Date of Award
Master of Science
Electrical and Computer Engineering
The fast-fluxing has been used by attackers to increase the availability of malicious domains and the robustness against detection systems. Since 2008, researchers have proposed a number of methods to detect malicious fast-flux domains, however they have some common drawbacks in the system design, which are as follows: no anonymity, partial view on the domain, and unable to detect before an attack takes place. Therefore, to overcome these drawbacks, we propose a new technique called ADAPT, which enables a detection system to collect DNS information of a domain anonymously all around the globe in short period of time with less resource using Tor network.
In this thesis, we have developed a prototype of ADAPT, which takes its input from domain zone files to detect in-the-wild malicious fast-flux domains. We defined a flux score formula to propose 10 new detection features. The prototype of ADAPT has scanned over 550,000 .net domains, and extracted 20 distinct features for each of the domains.

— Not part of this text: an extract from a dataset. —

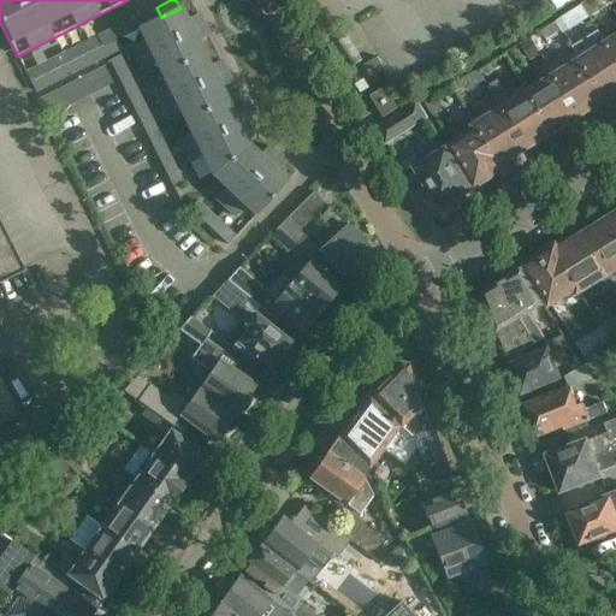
[(592,0),(587,0),(581,4),(590,18),(599,12),(592,0)]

By analyzing the obtained DNS dataset, we observed several new findings and confirmed some new trends reported in the previous researches. Moreover, our experimental result showed that the prototype of ADAPT has a potential to outperform the existing detection systems, with a few modifications and updates in the detection process.
Otgonbold, Tsolmon, "ADAPT: an anonymous, distributed, and active probing-based technique for detecting malicious fast-flux domains" (2014). Graduate Theses and Dissertations. 14225.